Dataset entries:
┌──
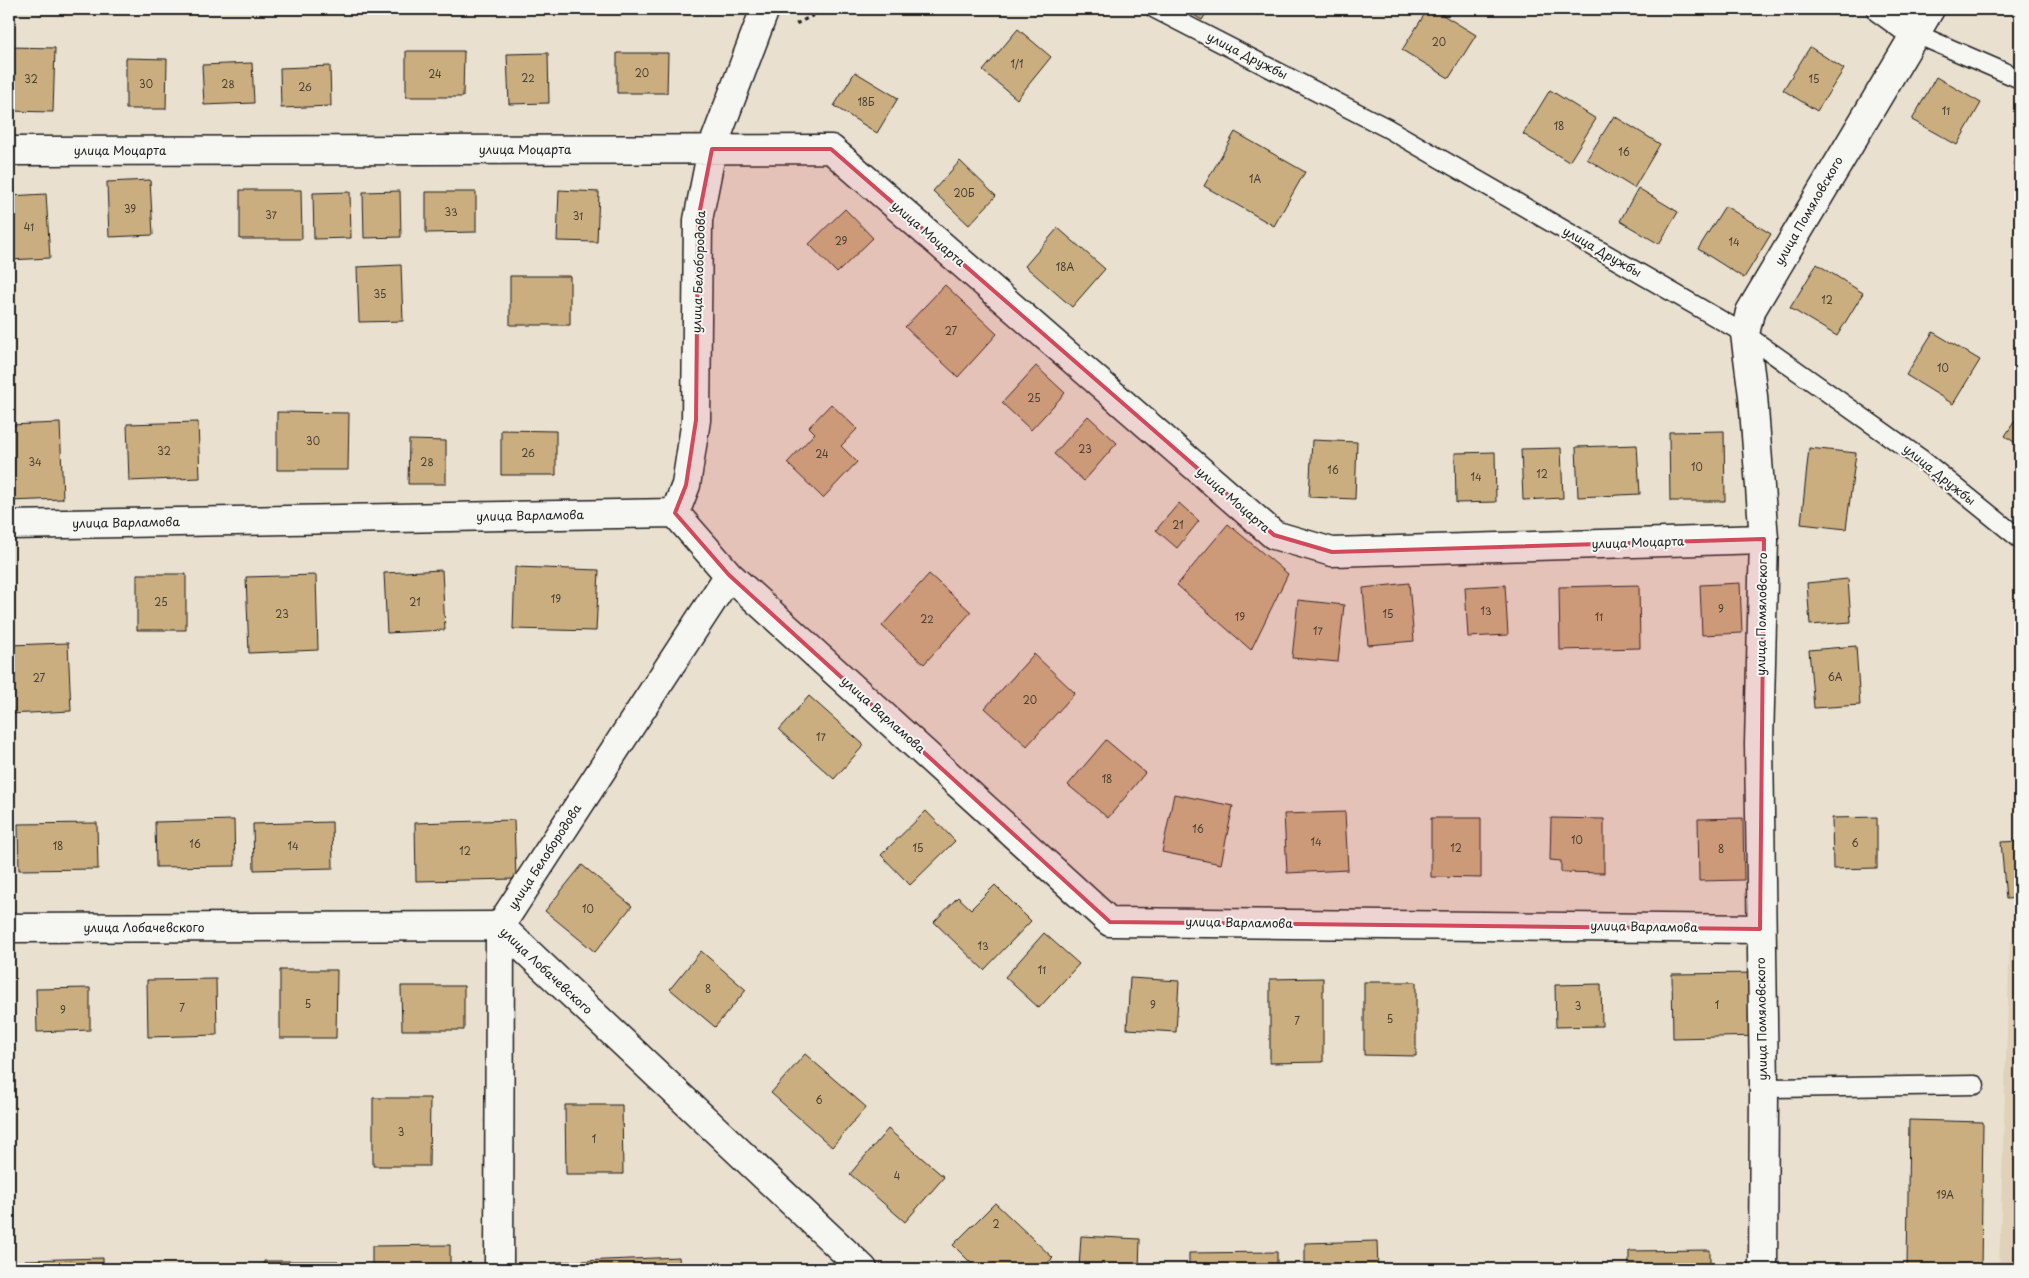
<svg xmlns="http://www.w3.org/2000/svg" width="2029" height="1278" font-family="'Playpen Sans',sans-serif">
  <style>
    .built { fill: #e0d1b8 }
    .building { fill: #cbae80; stroke: #1c1c1c }
    .lines { fill: none; stroke-linecap: round; stroke-linejoin: round }
    .lane-casing { stroke: #1c1c1c; stroke-width: 21 }
    .street-casing { stroke: #1c1c1c; stroke-width: 31 }
    .secondary-casing { stroke: #1c1c1c; stroke-width: 31 }
    .path { stroke: #1c1c1c; stroke-width: 3; stroke-dasharray: 4 4; stroke-linecap: butt }
    .lane { stroke: #f6f6f2; stroke-width: 18 }
    .street { stroke: #f6f6f2; stroke-width: 28 }
    .secondary { stroke: #f6f6f2; stroke-width: 28 }
    .marked { fill: #d1495b; fill-opacity: 0.2; stroke: #d1495b; stroke-width: 4; stroke-linejoin: round }
    .labels { text-anchor: middle; stroke-width: 4; stroke-linejoin: round; paint-order: stroke }
    .number-label { font-size: 10px; fill: #484035 }
    .street-label { font-size: 12px; fill: #1c1c1c; stroke: #f6f6f2 }
  </style>
  <rect width="100%" height="100%" fill="#e9e0d0"/>
  <filter id="ink" filterUnits="userSpaceOnUse"><feTurbulence type="fractalNoise" baseFrequency=".02" numOctaves="2"/><feDisplacementMap in="SourceGraphic" scale="10" xChannelSelector="R" yChannelSelector="G"/><feConvolveMatrix kernelMatrix="1 2 1 2 8 2 1 2 1" color-interpolation-filters="sRGB"/></filter>
  <g filter="url(#ink)">
    <path class="built" d="M 2020,941 L 2020,1269 L 1999,1269 L 2010,942 Z"/>
    <path class="building" d="M 1184,9 L 1209,9 L 1202,20 Z
      M 1428,9 L 1433,9 L 1476,35 L 1449,78 L 1402,50 Z
      M 1018,29 L 1051,57 L 1017,99 L 983,71 Z
      M 9,47 L 55,48 L 53,112 L 9,111 Z
      M 1810,47 L 1844,69 L 1817,111 L 1783,90 Z
      M 406,51 L 464,51 L 463,97 L 406,97 Z
      M 548,53 L 549,103 L 509,104 L 507,54 Z
      M 617,53 L 668,53 L 667,93 L 617,93 Z
      M 126,58 L 167,59 L 166,109 L 126,109 Z
      M 252,63 L 254,103 L 204,105 L 202,65 Z
      M 330,66 L 331,106 L 281,108 L 280,68 Z
      M 855,72 L 898,98 L 877,133 L 834,106 Z
      M 1936,77 L 1981,103 L 1957,145 L 1912,120 Z
      M 1550,90 L 1596,119 L 1569,162 L 1523,134 Z
      M 1614,116 L 1660,144 L 1634,188 L 1587,159 Z
      M 1235,132 L 1305,172 L 1274,226 L 1204,186 Z
      M 2020,152 L 2020,168 L 2013,164 Z
      M 960,161 L 996,196 L 969,225 L 933,191 Z
      M 150,180 L 153,235 L 109,237 L 107,182 Z
      M 1638,188 L 1678,212 L 1659,244 L 1620,221 Z
      M 240,190 L 301,190 L 302,239 L 240,239 Z
      M 559,190 L 599,192 L 597,242 L 557,241 Z
      M 400,191 L 401,237 L 364,238 L 363,192 Z
      M 350,192 L 351,238 L 314,239 L 313,193 Z
      M 426,192 L 476,192 L 476,232 L 426,233 Z
      M 46,194 L 50,258 L 9,260 L 9,196 Z
      M 1725,206 L 1771,234 L 1744,278 L 1698,249 Z
      M 845,209 L 873,238 L 837,273 L 809,244 Z
      M 1058,228 L 1105,269 L 1072,307 L 1025,266 Z
      M 1817,264 L 1863,293 L 1837,336 L 1790,308 Z
      M 401,265 L 403,321 L 359,322 L 357,267 Z
      M 510,276 L 570,276 L 570,325 L 510,325 Z
      M 945,285 L 997,334 L 958,377 L 905,327 Z
      M 1933,332 L 1980,360 L 1953,404 L 1906,375 Z
      M 1036,366 L 1065,393 L 1031,430 L 1002,403 Z
      M 831,404 L 857,429 L 841,446 L 857,462 L 823,498 L 787,463 L 815,433 L 809,427 Z
      M 277,412 L 349,413 L 348,470 L 277,470 Z
      M 2020,413 L 2020,446 L 2005,436 Z
      M 1088,416 L 1117,443 L 1084,481 L 1054,454 Z
      M 198,422 L 200,478 L 129,481 L 127,424 Z
      M 60,423 L 63,499 L 9,501 L 9,425 Z
      M 501,430 L 556,431 L 556,475 L 501,475 Z
      M 1724,431 L 1725,501 L 1670,501 L 1669,432 Z
      M 409,440 L 446,441 L 446,484 L 408,484 Z
      M 1312,440 L 1357,442 L 1355,499 L 1309,497 Z
      M 1637,445 L 1640,494 L 1578,497 L 1576,447 Z
      M 1561,448 L 1563,498 L 1523,500 L 1521,449 Z
      M 1809,448 L 1856,453 L 1846,529 L 1801,524 Z
      M 1495,452 L 1496,502 L 1456,503 L 1455,453 Z
      M 1179,503 L 1199,521 L 1177,548 L 1156,530 Z
      M 1228,524 L 1288,574 L 1251,650 L 1177,585 Z
      M 515,567 L 599,570 L 596,631 L 513,629 Z
      M 442,570 L 445,630 L 387,633 L 384,573 Z
      M 137,574 L 186,574 L 186,630 L 137,630 Z
      M 929,574 L 971,612 L 924,664 L 882,626 Z
      M 316,575 L 318,650 L 249,653 L 246,577 Z
      M 1848,579 L 1851,622 L 1810,625 L 1807,583 Z
      M 1409,583 L 1414,641 L 1368,645 L 1363,588 Z
      M 1740,583 L 1742,633 L 1702,635 L 1700,585 Z
      M 1505,585 L 1508,635 L 1468,637 L 1465,587 Z
      M 1639,585 L 1640,648 L 1560,650 L 1559,587 Z
      M 1298,600 L 1344,605 L 1338,662 L 1292,658 Z
      M 68,643 L 71,711 L 9,714 L 9,645 Z
      M 1856,646 L 1860,705 L 1814,708 L 1809,650 Z
      M 1034,654 L 1075,693 L 1027,746 L 985,708 Z
      M 809,696 L 864,745 L 834,779 L 779,730 Z
      M 1106,740 L 1145,773 L 1108,818 L 1068,785 Z
      M 1174,794 L 1233,806 L 1221,864 L 1162,852 Z
      M 926,811 L 955,841 L 910,885 L 881,855 Z
      M 1345,812 L 1348,870 L 1287,873 L 1284,814 Z
      M 1877,817 L 1877,868 L 1833,869 L 1832,818 Z
      M 1431,818 L 1481,818 L 1481,878 L 1431,877 Z
      M 1551,818 L 1604,819 L 1604,873 L 1561,872 L 1561,861 L 1550,860 Z
      M 1743,818 L 1744,880 L 1699,881 L 1698,819 Z
      M 234,820 L 235,866 L 156,867 L 155,822 Z
      M 514,820 L 516,879 L 416,881 L 415,823 Z
      M 332,822 L 333,868 L 254,870 L 253,824 Z
      M 97,823 L 98,869 L 19,870 L 18,824 Z
      M 2020,841 L 2020,898 L 2006,899 L 2001,842 Z
      M 582,865 L 632,906 L 595,952 L 545,911 Z
      M 995,885 L 1031,921 L 984,970 L 934,922 L 958,897 L 971,909 Z
      M 1044,933 L 1079,964 L 1039,1008 L 1005,977 Z
      M 701,951 L 746,990 L 715,1027 L 670,989 Z
      M 280,970 L 337,970 L 336,1038 L 280,1038 Z
      M 1761,973 L 1762,1036 L 1673,1038 L 1672,974 Z
      M 1130,978 L 1179,981 L 1176,1032 L 1127,1029 Z
      M 1323,978 L 1323,1062 L 1270,1063 L 1270,979 Z
      M 216,979 L 217,1035 L 148,1037 L 147,980 Z
      M 1364,982 L 1416,982 L 1416,1056 L 1364,1055 Z
      M 1601,984 L 1602,1026 L 1556,1027 L 1555,985 Z
      M 401,986 L 464,986 L 464,1030 L 402,1030 Z
      M 90,988 L 90,1030 L 37,1032 L 36,989 Z
      M 805,1054 L 866,1107 L 832,1147 L 771,1093 Z
      M 373,1098 L 430,1098 L 429,1166 L 373,1166 Z
      M 565,1105 L 622,1105 L 623,1174 L 566,1174 Z
      M 1909,1120 L 1983,1122 L 1981,1269 L 1907,1269 Z
      M 888,1129 L 944,1177 L 905,1222 L 850,1174 Z
      M 995,1203 L 1053,1258 L 1041,1269 L 977,1269 L 953,1245 Z
      M 1081,1236 L 1140,1239 L 1139,1269 L 1079,1269 Z
      M 1377,1241 L 1378,1269 L 1305,1269 L 1305,1243 Z
      M 450,1245 L 450,1269 L 372,1269 L 372,1246 Z
      M 1710,1250 L 1710,1269 L 1629,1269 L 1629,1251 Z
      M 1277,1252 L 1277,1269 L 1189,1269 L 1189,1253 Z
      M 679,1257 L 680,1269 L 557,1269 L 557,1262 Z
      M 103,1258 L 103,1269 L 25,1269 L 25,1260 Z
      M 264,1261 L 338,1261 L 338,1269 L 264,1269 Z
      M 216,1268 L 216,1269 L 163,1269 Z"/>
    <g class="lines">
      <defs>
        <path id="lane" d="M 1155,9 L 1387,128 L 1745,334 L 1920,458 L 2020,539
          M 1914,33 L 2020,79
          M 1764,1088 L 1975,1085"/>
        <path id="street" d="M 1881,9 L 1914,33
          M 9,151 L 831,149 L 1274,535 L 1332,552 L 1764,539
          M 675,513 L 686,485 L 696,420 L 698,220 L 712,149 L 765,9
          M 9,525 L 675,513 L 729,575 L 1110,922 L 1760,929
          M 729,575 L 500,926 L 863,1269"/>
        <path id="secondary" d="M 9,928 L 500,926 L 499,1269
          M 1763,1269 L 1764,1088 L 1759,744 L 1764,539 L 1753,396 L 1745,334 L 1750,312 L 1930,9"/>
      </defs>
      <use href="#lane" class="lane-casing"/>
      <use href="#street" class="street-casing"/>
      <use href="#secondary" class="secondary-casing"/>
      <path class="path" d="M 796,24 L 818,13 L 821,9"/>
      <use href="#lane" class="lane"/>
      <use href="#street" class="street"/>
      <use href="#secondary" class="secondary"/>
    </g>
  </g>
  <path class="marked" d="M 712,149 L 831,149 L 1274,535 L 1332,552 L 1764,539 L 1760,929 L 1110,922 L 729,575 L 675,513 L 686,485 L 696,420 L 698,220 Z"/>
  <g class="labels">
    <g class="number-label">
      <text x="1439" y="46">20</text>
      <text x="1017" y="68">1/1</text>
      <text x="642" y="77">20</text>
      <text x="435" y="78">24</text>
      <text x="528" y="82">22</text>
      <text x="31" y="83">32</text>
      <text x="1814" y="83">15</text>
      <text x="146" y="88">30</text>
      <text x="228" y="88">28</text>
      <text x="305" y="91">26</text>
      <text x="866" y="106">18Б</text>
      <text x="1946" y="115">11</text>
      <text x="1559" y="130">18</text>
      <text x="1624" y="156">16</text>
      <text x="1255" y="183">1А</text>
      <text x="964" y="197">20Б</text>
      <text x="130" y="213">39</text>
      <text x="451" y="216">33</text>
      <text x="271" y="219">37</text>
      <text x="578" y="220">31</text>
      <text x="29" y="231">41</text>
      <text x="841" y="245">29</text>
      <text x="1734" y="246">14</text>
      <text x="1065" y="271">18А</text>
      <text x="380" y="298">35</text>
      <text x="1827" y="304">12</text>
      <text x="951" y="335">27</text>
      <text x="1943" y="372">10</text>
      <text x="1034" y="402">25</text>
      <text x="313" y="445">30</text>
      <text x="1085" y="453">23</text>
      <text x="164" y="455">32</text>
      <text x="528" y="457">26</text>
      <text x="822" y="458">24</text>
      <text x="35" y="466">34</text>
      <text x="427" y="466">28</text>
      <text x="1697" y="471">10</text>
      <text x="1333" y="474">16</text>
      <text x="1542" y="478">12</text>
      <text x="1476" y="481">14</text>
      <text x="1178" y="529">21</text>
      <text x="556" y="603">19</text>
      <text x="161" y="606">25</text>
      <text x="415" y="606">21</text>
      <text x="1721" y="613">9</text>
      <text x="1486" y="615">13</text>
      <text x="282" y="618">23</text>
      <text x="1388" y="618">15</text>
      <text x="1240" y="621">19</text>
      <text x="1599" y="621">11</text>
      <text x="927" y="623">22</text>
      <text x="1318" y="635">17</text>
      <text x="1835" y="681">6А</text>
      <text x="39" y="682">27</text>
      <text x="1030" y="704">20</text>
      <text x="821" y="741">17</text>
      <text x="1107" y="783">18</text>
      <text x="1198" y="833">16</text>
      <text x="1577" y="844">10</text>
      <text x="1316" y="846">14</text>
      <text x="1855" y="847">6</text>
      <text x="195" y="848">16</text>
      <text x="58" y="850">18</text>
      <text x="293" y="850">14</text>
      <text x="918" y="852">15</text>
      <text x="1456" y="852">12</text>
      <text x="1721" y="853">8</text>
      <text x="465" y="855">12</text>
      <text x="588" y="913">10</text>
      <text x="983" y="950">13</text>
      <text x="1042" y="974">11</text>
      <text x="708" y="993">8</text>
      <text x="308" y="1008">5</text>
      <text x="1153" y="1009">9</text>
      <text x="1717" y="1009">1</text>
      <text x="1578" y="1010">3</text>
      <text x="182" y="1012">7</text>
      <text x="63" y="1014">9</text>
      <text x="1390" y="1023">5</text>
      <text x="1297" y="1025">7</text>
      <text x="819" y="1104">6</text>
      <text x="401" y="1136">3</text>
      <text x="594" y="1143">1</text>
      <text x="897" y="1180">4</text>
      <text x="1945" y="1199">19А</text>
      <text x="996" y="1228">2</text>
    </g>
    <g class="street-label">
      <text transform="translate(1247 56) rotate(27)" y="4">улица Дружбы</text>
      <text x="525" y="154">улица Моцарта</text>
      <text x="120" y="155">улица Моцарта</text>
      <text transform="translate(1809 211) rotate(-60)" y="4">улица Помяловского</text>
      <text transform="translate(928 234) rotate(41)" y="4">улица Моцарта</text>
      <text transform="translate(1602 252) rotate(30)" y="4">улица Дружбы</text>
      <text transform="translate(699 272) rotate(-88)" y="4">улица Белобородова</text>
      <text transform="translate(1939 475) rotate(39)" y="4">улица Дружбы</text>
      <text transform="translate(1233 500) rotate(41)" y="4">улица Моцарта</text>
      <text transform="translate(530 516) rotate(-1)" y="4">улица Варламова</text>
      <text transform="translate(126 523) rotate(-1)" y="4">улица Варламова</text>
      <text transform="translate(1638 543) rotate(-2)" y="4">улица Моцарта</text>
      <text transform="translate(1762 614) rotate(-89)" y="4">улица Помяловского</text>
      <text transform="translate(883 715) rotate(42)" y="4">улица Варламова</text>
      <text transform="translate(545 857) rotate(-57)" y="4">улица Белобородова</text>
      <text transform="translate(1239 923) rotate(1)" y="4">улица Варламова</text>
      <text transform="translate(1644 927) rotate(1)" y="4">улица Варламова</text>
      <text x="144" y="932">улица Лобачевского</text>
      <text transform="translate(546 971) rotate(43)" y="4">улица Лобачевского</text>
      <text transform="translate(1762 1019) rotate(-91)" y="4">улица Помяловского</text>
    </g>
  </g>
  <rect width="2029" height="1278" fill="none" stroke="#f6f6f2" stroke-width="30"/>
  <rect x="15" y="15" width="1999" height="1248" fill="none" stroke="#1c1c1c" stroke-width="2" filter="url(#ink)"/>
</svg>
└──
What the task requires: Only the lines above starting at the line that holds "M 68,643 L 71,711 L 9,714 L 9,645 Z" and ending at the line that holds "M 234,820 L" are to be repeated, exactly and in full.

Answer box:
      M 68,643 L 71,711 L 9,714 L 9,645 Z
      M 1856,646 L 1860,705 L 1814,708 L 1809,650 Z
      M 1034,654 L 1075,693 L 1027,746 L 985,708 Z
      M 809,696 L 864,745 L 834,779 L 779,730 Z
      M 1106,740 L 1145,773 L 1108,818 L 1068,785 Z
      M 1174,794 L 1233,806 L 1221,864 L 1162,852 Z
      M 926,811 L 955,841 L 910,885 L 881,855 Z
      M 1345,812 L 1348,870 L 1287,873 L 1284,814 Z
      M 1877,817 L 1877,868 L 1833,869 L 1832,818 Z
      M 1431,818 L 1481,818 L 1481,878 L 1431,877 Z
      M 1551,818 L 1604,819 L 1604,873 L 1561,872 L 1561,861 L 1550,860 Z
      M 1743,818 L 1744,880 L 1699,881 L 1698,819 Z
      M 234,820 L 235,866 L 156,867 L 155,822 Z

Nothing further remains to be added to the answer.